M. Chitti indique que le choix de l’autobus pour un tel réseau est très commun, mais n’est pas une nouvelle tendance.

«Dans les années 80, on disait : le gouvernement, c’est mauvais, il faut faire un petit gouvernement. C’était la montée Reagan-Thatcher, qui était particulièrement puissante en Amérique du Nord. On a arrêté de construire des infrastructures lourdes comme le métro. Le métro de Montréal n’a presque pas augmenté depuis les années 80, même chose à Toronto», explique-t-il.

«Mais la ville continue de grandir, les besoins en transport en commun aussi. La congestion n’est pas partie nulle part. Donc on a dit : ben, le bus c’est pas cher, il y a juste besoin de faire des voies par-ci, par-là. Comme à Ottawa, avec ses transitways, des voies dédiées, mais qui sont beaucoup moins coûteuses. Et le bus, ça s’adapte beaucoup plus à une ville en croissance parce que on peut l’étendre année après année», poursuit le chercheur.

Celui-ci note que même en Europe et en Asie, où les infrastructures lourdes ont continué à être mises en place, on a observé que l’autobus pouvait combler une certaine demande. La France, par exemple, a beaucoup mis l’accent depuis une vingtaine d’années sur les bus à haut niveau de service.

«Il y a des corridors, comme la banlieue moins dense, où le transport lourd n’a pas de sens économique», note-t-il.

Optimisme prudent

M. Chitti demeure prudent quant à la concrétisation de BUS+. Il se questionne entre autres sur la possibilité de mettre le tout en place dans un cadre de réduction des ressources.

«On est en austérité dans les transports en commun. On ne sait pas ce qui arrivera avec le prochain gouvernement, mais les contraintes budgétaires existent», souligne-t-il.

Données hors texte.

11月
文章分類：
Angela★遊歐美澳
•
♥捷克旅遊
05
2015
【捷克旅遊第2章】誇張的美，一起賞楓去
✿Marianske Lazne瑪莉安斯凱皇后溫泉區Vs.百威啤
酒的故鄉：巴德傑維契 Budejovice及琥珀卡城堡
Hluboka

Quant aux mesures préférentielles, il estime qu’elles ne sont pas toujours efficaces, donnant l’exemple du SRB sur Pie-IX : «la priorité aux feux, elle existe sur papier, mais pas dans la pratique, alors qu’une infrastructure comme celle-là devrait avoir une priorité absolue. Si c’est ça l’approche, on ne va pas aller très loin».

Néanmoins, il estime que la planification de BUS+ est une bonne chose.

«Je vois qu’il y a le bon réflexe. Je vois aussi tous les défis de transformer ça en quelque chose de concret. Sur papier, on peut faire de très belles choses. Tout est dans la réalisation, mais l’intention est bonne», résume le chercheur.